Start of Selected text
ROI of Social Media

With all the talk about social media becoming the best way to communicate to almost any audience, one needs to think about how to measure that success financially. Chuck Hermann talks about this issue in his post on PR-Squared, a popular public relations blog by Todd Defren.

In public relations, practitioners assign a monetary value to editorial space based on Advertising Value Equivalency. However, can the same measurement be applied to  Facebook when the number of inches on a page is already pre-determined by the site’s limitations? Only actual “likes” can be measured however there are ways to measure how many times a page has been viewed, or how long a user looked at a page. Twitter can be measured by how many followers a user claims, but it gets complicated when one asks if retweets should be included.

Comparing social media to traditional media is problematic and the almost infinite ways to be seen via social media make the ins and outs of charging for time spent on it incredibly vague and convoluted. Hermann says that the return on investment of social media is better regarded as an art than a science. There will always be conflicting ideas and confusion and most likely, limited consensus.
End of Selected text
Start of Provided entries
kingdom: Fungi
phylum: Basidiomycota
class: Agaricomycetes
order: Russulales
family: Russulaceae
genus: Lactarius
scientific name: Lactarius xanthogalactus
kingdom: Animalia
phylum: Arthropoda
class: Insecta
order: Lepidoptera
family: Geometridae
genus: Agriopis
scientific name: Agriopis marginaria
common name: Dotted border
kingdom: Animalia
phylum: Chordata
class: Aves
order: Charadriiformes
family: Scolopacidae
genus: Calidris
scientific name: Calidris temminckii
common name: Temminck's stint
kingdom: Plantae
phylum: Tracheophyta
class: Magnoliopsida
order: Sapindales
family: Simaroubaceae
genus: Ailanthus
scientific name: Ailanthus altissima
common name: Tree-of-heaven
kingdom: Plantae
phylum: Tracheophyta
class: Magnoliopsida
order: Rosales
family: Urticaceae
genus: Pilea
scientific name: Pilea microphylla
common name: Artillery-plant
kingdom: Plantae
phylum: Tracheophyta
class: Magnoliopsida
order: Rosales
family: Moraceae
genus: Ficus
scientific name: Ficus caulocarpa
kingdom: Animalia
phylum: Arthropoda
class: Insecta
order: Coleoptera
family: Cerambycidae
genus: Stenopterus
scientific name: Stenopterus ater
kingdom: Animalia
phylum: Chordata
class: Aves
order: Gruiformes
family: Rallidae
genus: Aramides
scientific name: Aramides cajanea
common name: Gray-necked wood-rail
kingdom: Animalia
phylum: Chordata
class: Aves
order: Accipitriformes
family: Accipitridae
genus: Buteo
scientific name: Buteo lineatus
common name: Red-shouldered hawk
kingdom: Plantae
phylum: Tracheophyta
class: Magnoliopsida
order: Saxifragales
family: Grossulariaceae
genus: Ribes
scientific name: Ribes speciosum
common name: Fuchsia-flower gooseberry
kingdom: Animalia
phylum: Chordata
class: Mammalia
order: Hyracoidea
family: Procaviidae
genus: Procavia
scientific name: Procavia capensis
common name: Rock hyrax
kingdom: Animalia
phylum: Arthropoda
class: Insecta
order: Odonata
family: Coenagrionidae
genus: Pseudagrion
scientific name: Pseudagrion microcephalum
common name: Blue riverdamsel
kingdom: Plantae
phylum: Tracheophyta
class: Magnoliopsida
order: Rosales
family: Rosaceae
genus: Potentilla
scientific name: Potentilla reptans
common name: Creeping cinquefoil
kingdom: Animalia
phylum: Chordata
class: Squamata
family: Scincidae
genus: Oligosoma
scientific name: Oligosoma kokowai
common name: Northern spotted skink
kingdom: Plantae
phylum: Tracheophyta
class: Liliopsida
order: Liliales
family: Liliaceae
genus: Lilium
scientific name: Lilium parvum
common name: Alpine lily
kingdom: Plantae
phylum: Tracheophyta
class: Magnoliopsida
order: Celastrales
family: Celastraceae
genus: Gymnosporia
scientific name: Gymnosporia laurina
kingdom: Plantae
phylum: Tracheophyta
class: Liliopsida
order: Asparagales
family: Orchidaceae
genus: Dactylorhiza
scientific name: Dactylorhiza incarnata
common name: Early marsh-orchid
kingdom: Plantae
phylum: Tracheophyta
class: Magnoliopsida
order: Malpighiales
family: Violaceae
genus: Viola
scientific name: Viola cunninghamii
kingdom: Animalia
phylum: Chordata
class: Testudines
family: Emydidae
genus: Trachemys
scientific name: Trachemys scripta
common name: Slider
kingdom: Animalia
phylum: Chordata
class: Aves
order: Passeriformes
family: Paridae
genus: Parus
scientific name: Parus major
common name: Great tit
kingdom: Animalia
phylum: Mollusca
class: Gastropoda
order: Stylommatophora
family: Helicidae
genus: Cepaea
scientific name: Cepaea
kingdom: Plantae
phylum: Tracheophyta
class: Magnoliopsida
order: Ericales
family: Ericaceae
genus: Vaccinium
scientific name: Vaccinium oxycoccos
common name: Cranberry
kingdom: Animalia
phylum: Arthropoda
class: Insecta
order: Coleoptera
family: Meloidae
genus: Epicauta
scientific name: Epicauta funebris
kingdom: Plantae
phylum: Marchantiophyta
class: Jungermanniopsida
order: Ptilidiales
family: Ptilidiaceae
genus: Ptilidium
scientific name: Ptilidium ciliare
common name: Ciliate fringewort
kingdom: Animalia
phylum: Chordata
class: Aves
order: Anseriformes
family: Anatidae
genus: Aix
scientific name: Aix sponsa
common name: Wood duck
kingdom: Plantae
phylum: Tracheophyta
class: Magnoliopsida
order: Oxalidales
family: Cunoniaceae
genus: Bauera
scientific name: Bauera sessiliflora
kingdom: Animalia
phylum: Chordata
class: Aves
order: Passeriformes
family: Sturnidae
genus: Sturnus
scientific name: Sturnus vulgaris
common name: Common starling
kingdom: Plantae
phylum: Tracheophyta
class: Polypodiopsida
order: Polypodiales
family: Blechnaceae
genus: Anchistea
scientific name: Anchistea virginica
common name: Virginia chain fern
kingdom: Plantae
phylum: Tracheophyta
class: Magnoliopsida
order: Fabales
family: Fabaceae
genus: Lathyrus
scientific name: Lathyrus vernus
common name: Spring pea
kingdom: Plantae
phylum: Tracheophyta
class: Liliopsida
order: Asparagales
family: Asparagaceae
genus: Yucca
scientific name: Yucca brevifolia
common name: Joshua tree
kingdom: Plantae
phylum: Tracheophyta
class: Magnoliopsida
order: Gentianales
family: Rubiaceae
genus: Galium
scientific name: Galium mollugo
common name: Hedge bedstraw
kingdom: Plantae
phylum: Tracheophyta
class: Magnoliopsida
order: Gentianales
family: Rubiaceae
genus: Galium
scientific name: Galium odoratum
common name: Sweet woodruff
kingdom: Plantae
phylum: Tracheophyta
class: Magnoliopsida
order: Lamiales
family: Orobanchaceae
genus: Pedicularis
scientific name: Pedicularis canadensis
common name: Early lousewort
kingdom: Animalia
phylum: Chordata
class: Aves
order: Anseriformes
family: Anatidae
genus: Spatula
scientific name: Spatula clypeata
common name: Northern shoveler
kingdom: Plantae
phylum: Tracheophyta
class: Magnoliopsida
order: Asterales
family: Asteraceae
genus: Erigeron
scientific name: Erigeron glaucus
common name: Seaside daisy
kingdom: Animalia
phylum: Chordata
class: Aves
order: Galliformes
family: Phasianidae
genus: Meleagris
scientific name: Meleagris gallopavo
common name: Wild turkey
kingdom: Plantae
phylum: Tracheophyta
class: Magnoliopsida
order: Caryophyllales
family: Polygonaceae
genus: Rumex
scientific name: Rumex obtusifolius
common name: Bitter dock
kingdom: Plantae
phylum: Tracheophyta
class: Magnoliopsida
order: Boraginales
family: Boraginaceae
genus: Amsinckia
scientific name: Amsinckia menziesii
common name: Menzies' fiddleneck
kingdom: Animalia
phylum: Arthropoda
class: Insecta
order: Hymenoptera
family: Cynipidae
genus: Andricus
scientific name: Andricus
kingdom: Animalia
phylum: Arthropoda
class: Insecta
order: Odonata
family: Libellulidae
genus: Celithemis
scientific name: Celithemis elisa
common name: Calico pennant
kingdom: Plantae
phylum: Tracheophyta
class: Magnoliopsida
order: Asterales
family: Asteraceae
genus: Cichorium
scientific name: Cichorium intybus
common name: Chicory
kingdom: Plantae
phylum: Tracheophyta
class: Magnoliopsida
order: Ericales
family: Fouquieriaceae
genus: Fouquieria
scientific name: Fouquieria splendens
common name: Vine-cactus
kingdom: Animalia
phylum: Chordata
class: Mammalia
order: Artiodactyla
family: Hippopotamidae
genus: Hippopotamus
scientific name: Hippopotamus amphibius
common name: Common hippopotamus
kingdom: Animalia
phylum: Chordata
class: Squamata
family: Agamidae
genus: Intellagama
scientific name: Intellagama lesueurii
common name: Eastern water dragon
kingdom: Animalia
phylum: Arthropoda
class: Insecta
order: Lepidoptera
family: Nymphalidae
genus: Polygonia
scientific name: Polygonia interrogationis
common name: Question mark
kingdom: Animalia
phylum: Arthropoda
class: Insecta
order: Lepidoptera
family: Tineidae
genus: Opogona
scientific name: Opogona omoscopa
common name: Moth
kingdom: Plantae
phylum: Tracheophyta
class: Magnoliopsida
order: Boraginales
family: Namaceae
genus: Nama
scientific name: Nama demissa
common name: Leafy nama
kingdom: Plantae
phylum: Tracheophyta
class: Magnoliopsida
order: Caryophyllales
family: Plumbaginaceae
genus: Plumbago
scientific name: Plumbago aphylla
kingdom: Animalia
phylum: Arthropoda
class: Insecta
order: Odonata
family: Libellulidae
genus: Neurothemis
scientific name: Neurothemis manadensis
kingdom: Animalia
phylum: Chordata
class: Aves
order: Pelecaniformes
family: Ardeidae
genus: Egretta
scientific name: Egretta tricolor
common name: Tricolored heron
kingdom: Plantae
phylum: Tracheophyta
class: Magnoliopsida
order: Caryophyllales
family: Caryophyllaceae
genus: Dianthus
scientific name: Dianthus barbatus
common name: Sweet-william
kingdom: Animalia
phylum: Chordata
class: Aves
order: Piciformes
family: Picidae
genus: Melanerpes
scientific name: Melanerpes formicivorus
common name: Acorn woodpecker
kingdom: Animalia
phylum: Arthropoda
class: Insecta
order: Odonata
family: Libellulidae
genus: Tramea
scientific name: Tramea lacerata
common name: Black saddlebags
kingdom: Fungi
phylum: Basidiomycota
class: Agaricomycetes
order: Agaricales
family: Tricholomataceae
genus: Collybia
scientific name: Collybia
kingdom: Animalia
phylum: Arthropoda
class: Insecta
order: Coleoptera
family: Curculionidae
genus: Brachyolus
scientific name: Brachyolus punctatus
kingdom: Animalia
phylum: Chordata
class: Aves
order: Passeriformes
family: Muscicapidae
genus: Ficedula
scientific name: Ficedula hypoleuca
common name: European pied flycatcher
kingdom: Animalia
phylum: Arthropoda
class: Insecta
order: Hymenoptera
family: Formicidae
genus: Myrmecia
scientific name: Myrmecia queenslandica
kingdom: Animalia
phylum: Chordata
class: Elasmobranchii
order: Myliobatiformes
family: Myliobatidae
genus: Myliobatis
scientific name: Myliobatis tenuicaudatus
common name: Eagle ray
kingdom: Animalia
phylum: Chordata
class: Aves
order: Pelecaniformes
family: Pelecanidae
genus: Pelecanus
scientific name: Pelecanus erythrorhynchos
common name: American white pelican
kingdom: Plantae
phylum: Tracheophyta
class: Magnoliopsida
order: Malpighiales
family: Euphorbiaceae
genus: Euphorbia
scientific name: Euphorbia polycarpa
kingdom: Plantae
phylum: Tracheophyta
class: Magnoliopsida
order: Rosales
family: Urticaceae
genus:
End of Provided entries
> **Exercise tasks**:
[A] Turn the lines of the listing starting at the one containing "order: Lamiales" and ending at the one containing "genus: Celithemis" into a numbered list, leaving out any blank lines.
[B] Extend the post on measuring the return on investment of social media, picking up right after its final sentence.

> **Responses**:
[A]
1. order: Lamiales
2. family: Orobanchaceae
3. genus: Pedicularis
4. scientific name: Pedicularis canadensis
5. common name: Early lousewort
6. kingdom: Animalia
7. phylum: Chordata
8. class: Aves
9. order: Anseriformes
10. family: Anatidae
11. genus: Spatula
12. scientific name: Spatula clypeata
13. common name: Northern shoveler
14. kingdom: Plantae
15. phylum: Tracheophyta
16. class: Magnoliopsida
17. order: Asterales
18. family: Asteraceae
19. genus: Erigeron
20. scientific name: Erigeron glaucus
21. common name: Seaside daisy
22. kingdom: Animalia
23. phylum: Chordata
24. class: Aves
25. order: Galliformes
26. family: Phasianidae
27. genus: Meleagris
28. scientific name: Meleagris gallopavo
29. common name: Wild turkey
30. kingdom: Plantae
31. phylum: Tracheophyta
32. class: Magnoliopsida
33. order: Caryophyllales
34. family: Polygonaceae
35. genus: Rumex
36. scientific name: Rumex obtusifolius
37. common name: Bitter dock
38. kingdom: Plantae
39. phylum: Tracheophyta
40. class: Magnoliopsida
41. order: Boraginales
42. family: Boraginaceae
43. genus: Amsinckia
44. scientific name: Amsinckia menziesii
45. common name: Menzies' fiddleneck
46. kingdom: Animalia
47. phylum: Arthropoda
48. class: Insecta
49. order: Hymenoptera
50. family: Cynipidae
51. genus: Andricus
52. scientific name: Andricus
53. kingdom: Animalia
54. phylum: Arthropoda
55. class: Insecta
56. order: Odonata
57. family: Libellulidae
58. genus: Celithemis

[B]
To make things that much more complicated, social media numbers have the potential to be just that, just numbers. These numbers are going to make whoever is managing the social media look great, but the real answer lies in whether fiscal numbers rise with the creation of social media. Sure, a page may have 50,000 likes, but is that going to translate into consumers rushing to stores or online and buying the product? Will someone like something because they are already a loyal customer, or will they buy something because they liked it on Facebook?

Maybe social media needs to be looked at differently than ony other kind of editorial placement. Maybe we need to see social media as more qualitative than quantitative. Maybe it should be used to create a buzz via that social Internet, and let the traditional editorial pieces take it from there.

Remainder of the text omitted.